Items in a dataset

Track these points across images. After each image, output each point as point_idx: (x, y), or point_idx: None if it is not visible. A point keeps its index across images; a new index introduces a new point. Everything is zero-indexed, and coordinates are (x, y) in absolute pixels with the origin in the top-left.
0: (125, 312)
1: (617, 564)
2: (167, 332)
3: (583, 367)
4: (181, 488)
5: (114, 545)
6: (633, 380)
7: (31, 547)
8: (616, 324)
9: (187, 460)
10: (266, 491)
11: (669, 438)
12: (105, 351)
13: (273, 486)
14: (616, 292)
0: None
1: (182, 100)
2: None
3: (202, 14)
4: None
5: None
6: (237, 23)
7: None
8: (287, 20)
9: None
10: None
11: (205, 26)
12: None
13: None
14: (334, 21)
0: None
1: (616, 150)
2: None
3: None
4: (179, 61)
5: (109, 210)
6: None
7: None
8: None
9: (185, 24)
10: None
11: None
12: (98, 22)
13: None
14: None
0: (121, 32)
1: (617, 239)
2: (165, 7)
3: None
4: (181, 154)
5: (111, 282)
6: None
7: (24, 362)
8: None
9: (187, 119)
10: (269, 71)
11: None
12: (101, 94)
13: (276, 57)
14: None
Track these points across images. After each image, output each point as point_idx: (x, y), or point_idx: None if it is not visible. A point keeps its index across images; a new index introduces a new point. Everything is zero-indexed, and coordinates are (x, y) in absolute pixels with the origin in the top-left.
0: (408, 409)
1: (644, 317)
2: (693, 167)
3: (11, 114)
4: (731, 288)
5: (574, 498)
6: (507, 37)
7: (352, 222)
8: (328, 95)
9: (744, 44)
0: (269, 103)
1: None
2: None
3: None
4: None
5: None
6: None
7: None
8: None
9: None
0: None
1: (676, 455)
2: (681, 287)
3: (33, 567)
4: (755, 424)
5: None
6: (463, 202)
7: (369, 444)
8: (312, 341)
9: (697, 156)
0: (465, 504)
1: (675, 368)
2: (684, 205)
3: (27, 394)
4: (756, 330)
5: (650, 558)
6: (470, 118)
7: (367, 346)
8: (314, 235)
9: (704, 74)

◆ PROBLEM STATEMENT:
Rewrite every one of the records with "point_idx" changed to "pt_id", leaving everything else the same.

◆ FULL ANSWER:
Track these points across images. After each image, output each point as pt_id: (x, y), or pt_id: None if it is not visible. A point keeps its index across images; a new index introduces a new point. Everything is zero-indexed, and coordinates are (x, y) in absolute pixels with the origin in the top-left.
0: (125, 312)
1: (617, 564)
2: (167, 332)
3: (583, 367)
4: (181, 488)
5: (114, 545)
6: (633, 380)
7: (31, 547)
8: (616, 324)
9: (187, 460)
10: (266, 491)
11: (669, 438)
12: (105, 351)
13: (273, 486)
14: (616, 292)
0: None
1: (182, 100)
2: None
3: (202, 14)
4: None
5: None
6: (237, 23)
7: None
8: (287, 20)
9: None
10: None
11: (205, 26)
12: None
13: None
14: (334, 21)
0: None
1: (616, 150)
2: None
3: None
4: (179, 61)
5: (109, 210)
6: None
7: None
8: None
9: (185, 24)
10: None
11: None
12: (98, 22)
13: None
14: None
0: (121, 32)
1: (617, 239)
2: (165, 7)
3: None
4: (181, 154)
5: (111, 282)
6: None
7: (24, 362)
8: None
9: (187, 119)
10: (269, 71)
11: None
12: (101, 94)
13: (276, 57)
14: None
Track these points across images. After each image, output each point as pt_id: (x, y), or pt_id: None if it is not visible. A point keeps its index across images; a new index introduces a new point. Everything is zero-indexed, and coordinates are (x, y) in absolute pixels with the origin in the top-left.
0: (408, 409)
1: (644, 317)
2: (693, 167)
3: (11, 114)
4: (731, 288)
5: (574, 498)
6: (507, 37)
7: (352, 222)
8: (328, 95)
9: (744, 44)
0: (269, 103)
1: None
2: None
3: None
4: None
5: None
6: None
7: None
8: None
9: None
0: None
1: (676, 455)
2: (681, 287)
3: (33, 567)
4: (755, 424)
5: None
6: (463, 202)
7: (369, 444)
8: (312, 341)
9: (697, 156)
0: (465, 504)
1: (675, 368)
2: (684, 205)
3: (27, 394)
4: (756, 330)
5: (650, 558)
6: (470, 118)
7: (367, 346)
8: (314, 235)
9: (704, 74)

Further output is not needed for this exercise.